Held by old Shanghai's fading glow, Miss Fuller and her mother never thought to leave the port after World War II ended and China's civil war raged on. It was still a time of gaiety and frivolity among White Russians, European aristocrats and gallant U.S. Marines who had long dominated the city's social swirl.
And end to the gaiety
Even after Mao Tse-tung's Communists thundered out of the hinterland to defeat the corrupt Kuomintang government, the woman and her daughter stayed on, naively believing life would go on unchanged.
'We never thought that Mao Tse-tung was a disciple of Lenin and Stalin. We never believed he was really a Communist,' Miss Fuller said.
In the late 1950s, Mao embarked on a series of radical and disastrous steps to collectivize the economy and regiment society. The problem with the Fullers and others like them in Shanghai was that they didn't fit in to any category.
If they had had foreign passports, they could have simply been expelled from China, as were many foreigners when Mao launched his purification program. Had they been Chinese, they would have been made to fit into society. But they were labeled "stateless Americans" by the authorities and arrested, and their Kuomintang passports torn up. They were put in a work camp near Shanghai.
'Swallowed by the dragon'
Even in captivity, Miss Fuller and her mother did not fit in. They weren't forced to study Mao's ideology, unlike Chinese prisoners. Although most possessions were confiscated, they were allowed to keep personal effects, such as her mother's fur coat.
And until she lost them -- or they were stolen by the nursing home staff -- Miss Fuller still had her mother's platinum wedding ring and father's silver christening spoon.
"We were swallowed up by the dragon," Miss Fuller says.

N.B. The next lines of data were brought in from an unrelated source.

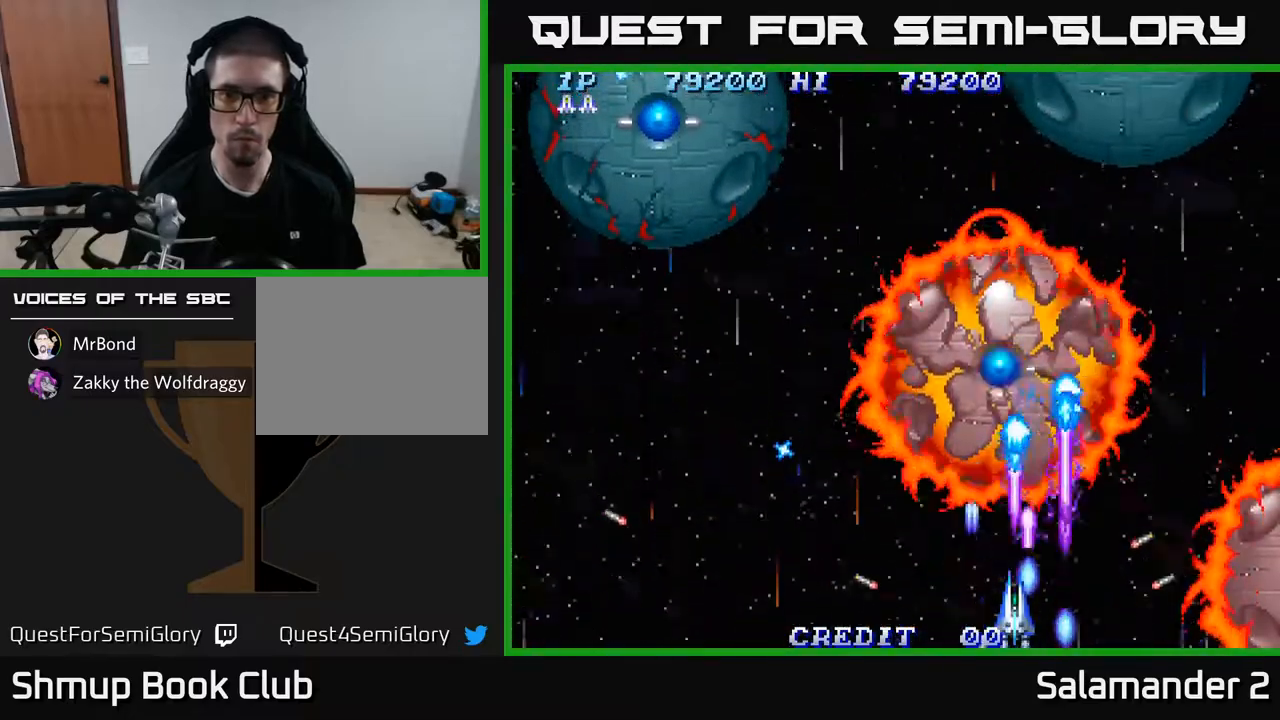
{"buttons": ["A", "DPAD_LEFT"], "left_stick": "center", "right_stick": "center", "events": [[83, "DPAD_LEFT", "down"], [150, "DPAD_LEFT", "up"], [367, "DPAD_LEFT", "down"]]}
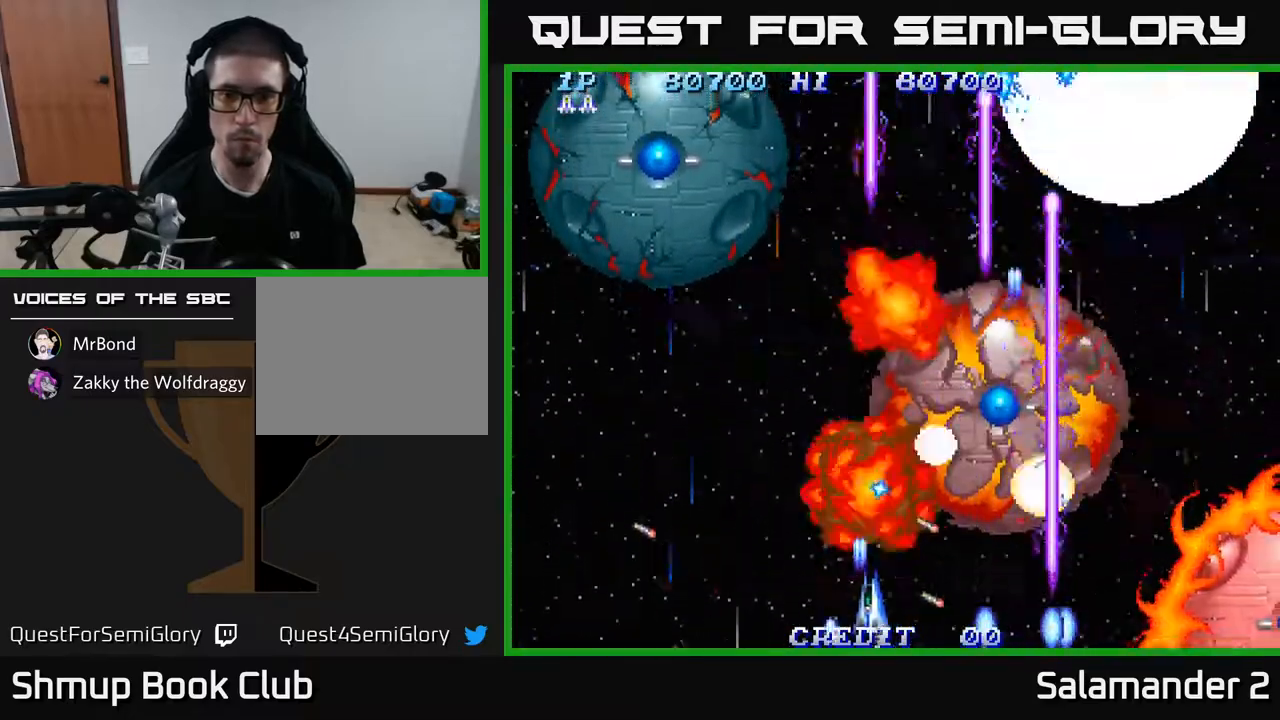
{"buttons": ["A", "DPAD_UP", "DPAD_LEFT"], "left_stick": "center", "right_stick": "center", "events": [[150, "DPAD_UP", "down"]]}
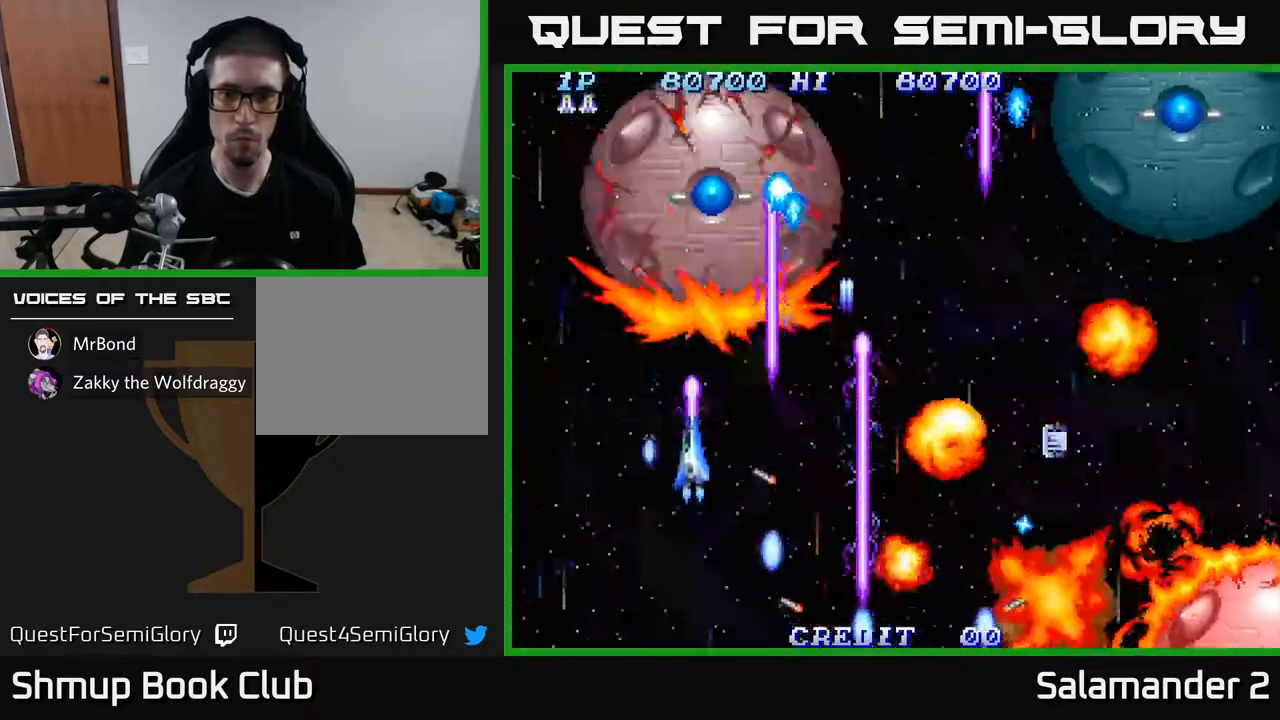
{"buttons": ["A", "DPAD_DOWN"], "left_stick": "center", "right_stick": "center", "events": [[50, "DPAD_LEFT", "up"], [50, "DPAD_UP", "up"], [83, "DPAD_DOWN", "down"]]}
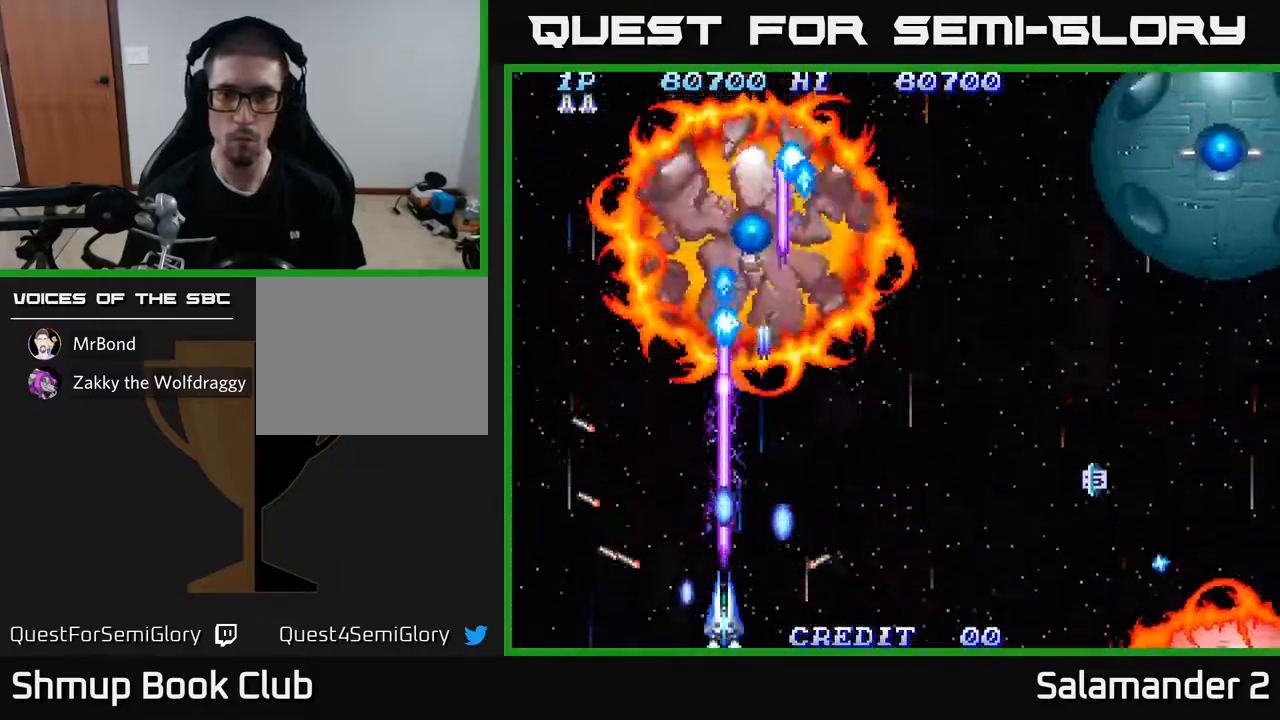
{"buttons": ["A"], "left_stick": "center", "right_stick": "center", "events": [[83, "DPAD_DOWN", "up"], [250, "DPAD_RIGHT", "down"], [367, "DPAD_RIGHT", "up"]]}
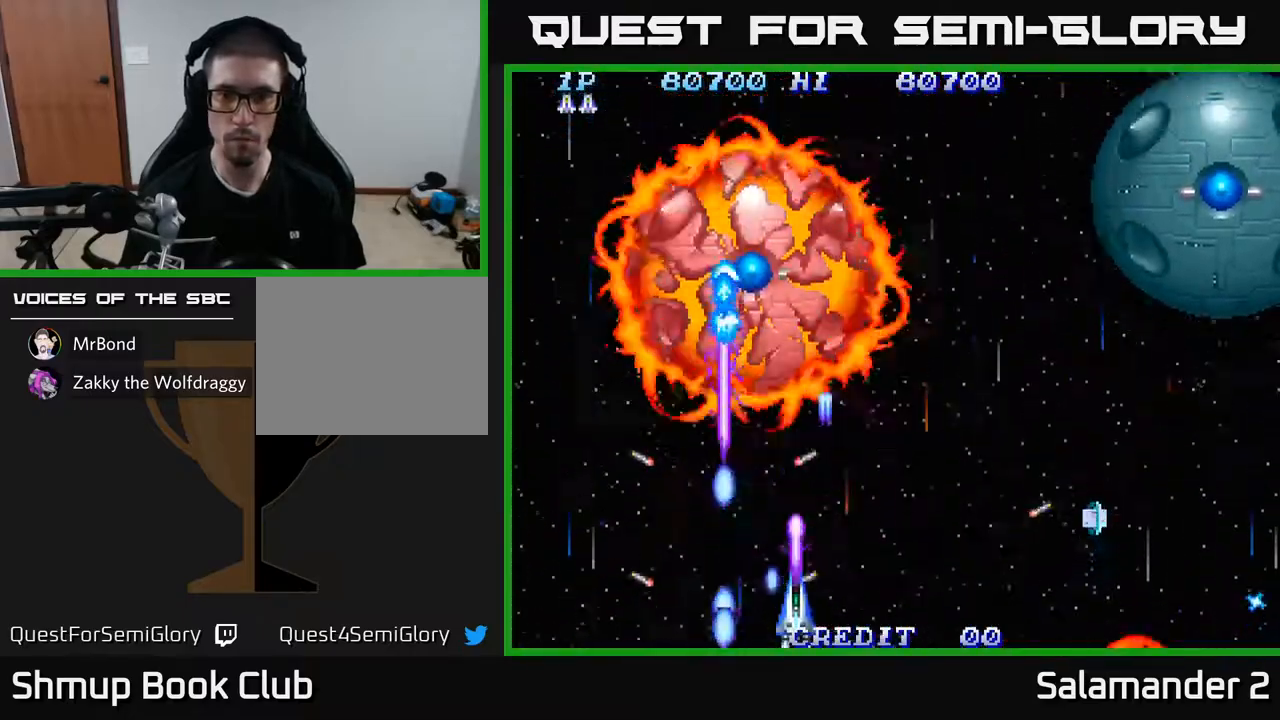
{"buttons": ["A", "DPAD_UP", "DPAD_RIGHT"], "left_stick": "center", "right_stick": "center", "events": [[217, "DPAD_UP", "down"], [300, "DPAD_UP", "up"], [317, "DPAD_RIGHT", "down"], [450, "DPAD_UP", "down"]]}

After the death of Mao and the cautious reopening of China, Miss Fuller and other imprisoned foreigners were transferred to Harbin in 1981 where they lived in a retirement home for stateless foreigners, among them White Russians and a few Koreans and Japanese.
With the changing times, the Fullers also thought they might be able to leave. They applied for a passport in 1981.
But the U.S. bureaucracy did them in.
Mr. Fuller had never been to the United States before Marjorie was born. He was a legitimate U.S. citizen, but born of U.S. citizens abroad. Under immigration rules at that time, her father would have to have lived in the United States for her to be eligible for citizenship.
No sanctuary in U.S.
The fact that her mother was married to a U.S. citizen and had a passport was equally irrelevant under the old laws. She became a citizen only through her husband and likewise had never been to the United States. In addition, the old laws only allowed citizenship to be transferred through the father.
The only way she could regain her U.S. citizenship would be for Congress to pass a private bill issuing her a passport. Even then, however, it would be unclear how she would survive in the United States, a country she has never visited.
Her father's children in San Francisco are old themselves. Once or twice there were attempts to help their father's first wife and their half sister. William Fuller tried to arrange to send his half sister money, but nothing ever quite worked out.
Now they are all old strangers.
"We're all elderly now," says William Fuller. "There's really no future for us.
"No matter where you live, if you're ill and a certain age there's not much that can be done," he said. "I don't see any point in getting her out. I don't see where this environment would be any better."